What is the appropriate accuracy of a pre-trained model?
Closed this issue · 2 comments
Hi, thank you for your working! When I pre-train model on my own data by the following input. The training data is the whole genome data of Chlorella, sliced into 1000 bases for one row of sequence; a total of 53,160 rows of data were generated, of which the first 80% of the 42,528 rows of sequence data was the training set, and the remaining 20% of the 10,632 rows of sequence data was the test set.
The run_mlm.py of hugging face was used from https://github.com/huggingface/transformers/tree/main/examples/pytorch/language-modeling.

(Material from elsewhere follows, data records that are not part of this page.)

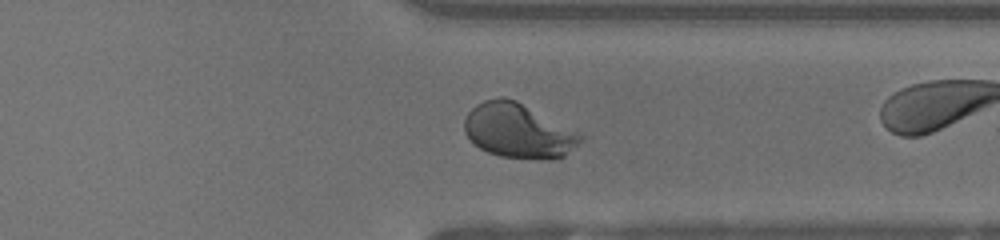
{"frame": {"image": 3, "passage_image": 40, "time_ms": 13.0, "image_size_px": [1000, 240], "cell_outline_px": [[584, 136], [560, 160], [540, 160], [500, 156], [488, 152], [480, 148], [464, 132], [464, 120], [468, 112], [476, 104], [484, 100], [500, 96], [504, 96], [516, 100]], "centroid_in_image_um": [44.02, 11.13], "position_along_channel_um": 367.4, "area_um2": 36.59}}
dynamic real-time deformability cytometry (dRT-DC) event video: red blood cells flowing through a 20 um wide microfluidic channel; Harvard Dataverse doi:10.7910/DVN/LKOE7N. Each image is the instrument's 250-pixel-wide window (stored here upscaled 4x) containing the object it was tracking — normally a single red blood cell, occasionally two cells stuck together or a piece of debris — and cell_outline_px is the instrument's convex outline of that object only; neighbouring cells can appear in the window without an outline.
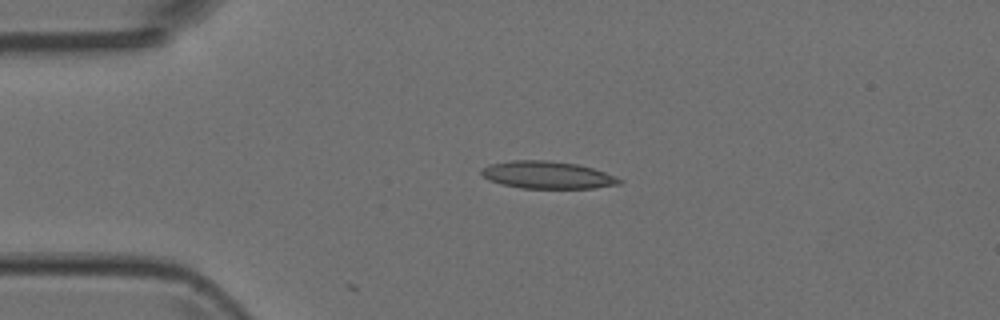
{"species": "Egyptian fruit bat (a non-hibernating species)", "species_latin": "Rousettus aegyptiacus", "temperature_condition": "room temperature", "stored_images_in_passage": 4, "camera_frame_rate_fps": 3000, "um_per_image_px": 0.085, "animal": {"sex": "female"}, "frame": {"image": 1, "passage_image": 3, "time_ms": 0.667, "image_size_px": [1000, 320], "cell_outline_px": [[624, 180], [620, 184], [592, 188], [520, 188], [500, 184], [488, 180], [480, 172], [488, 164], [512, 160], [544, 160], [580, 164], [616, 176]], "centroid_in_image_um": [46.53, 14.87], "position_along_channel_um": 38.5, "area_um2": 22.08}}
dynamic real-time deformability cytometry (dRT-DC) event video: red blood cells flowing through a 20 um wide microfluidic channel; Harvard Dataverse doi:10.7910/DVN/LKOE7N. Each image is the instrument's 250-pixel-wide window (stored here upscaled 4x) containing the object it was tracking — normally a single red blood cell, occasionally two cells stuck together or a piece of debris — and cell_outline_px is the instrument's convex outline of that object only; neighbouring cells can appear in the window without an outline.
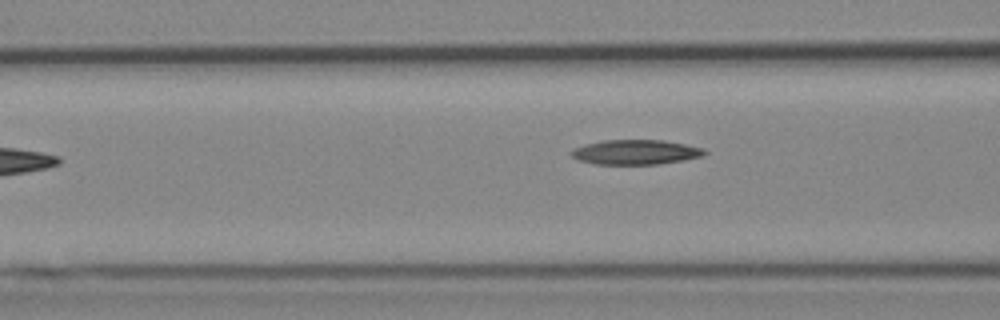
{"species": "Egyptian fruit bat (a non-hibernating species)", "species_latin": "Rousettus aegyptiacus", "temperature_condition": "cold", "stored_images_in_passage": 7, "camera_frame_rate_fps": 3000, "um_per_image_px": 0.085, "animal": {"sex": "female"}, "frame": {"image": 1, "passage_image": 7, "time_ms": 7.0, "image_size_px": [1000, 320], "cell_outline_px": [[708, 152], [704, 156], [684, 160], [660, 164], [596, 164], [576, 160], [568, 152], [572, 148], [584, 144], [604, 140], [664, 140], [704, 148]], "centroid_in_image_um": [54.01, 12.93], "position_along_channel_um": 112.6, "area_um2": 19.48}}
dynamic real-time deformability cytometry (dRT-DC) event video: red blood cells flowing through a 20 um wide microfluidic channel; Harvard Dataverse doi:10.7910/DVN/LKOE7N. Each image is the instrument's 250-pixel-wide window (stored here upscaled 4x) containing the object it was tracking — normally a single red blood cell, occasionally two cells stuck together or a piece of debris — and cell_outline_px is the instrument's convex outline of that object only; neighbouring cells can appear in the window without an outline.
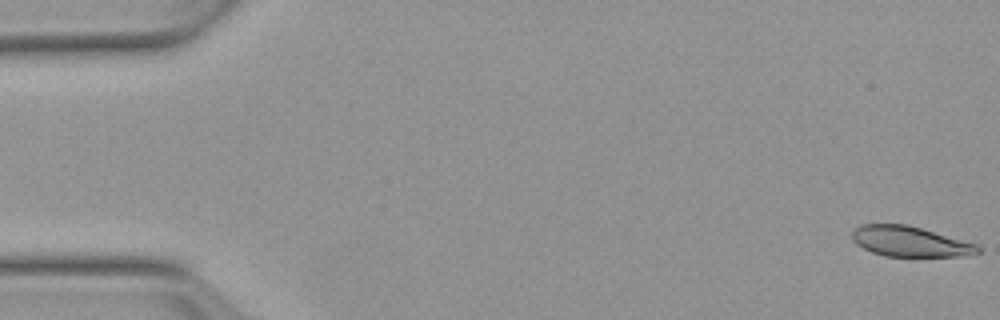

But the accuracy of pre-trained model was only 0.1117. How do I to improve the accuracy of pre-trained models? What is the accuracy of this pre-trained model for subsequent fine-tuning?
Thank you so much!
Thanks for using our work! First of all, the MLM accuracy is highly related to the vocabulary size and masking rate. Are you using DNABERT-2's tokenizer and a masking rate of 15%? In our case, the MLM accuracy in pre-training is around 30%.
Thanks for your reply! The input parameter "tokenizer_name" of run_mlm.py is the downloaded model of zhihan1996/DNABERT-2-117M (/share/home/yuyadan/workspace/DNABERT_2/DNABERT-2-117M). The masking rate is mlm_probability which is default=0.15. Should I modify the vocabulary size and mask rate to improve the accuracy of the pre-trained models?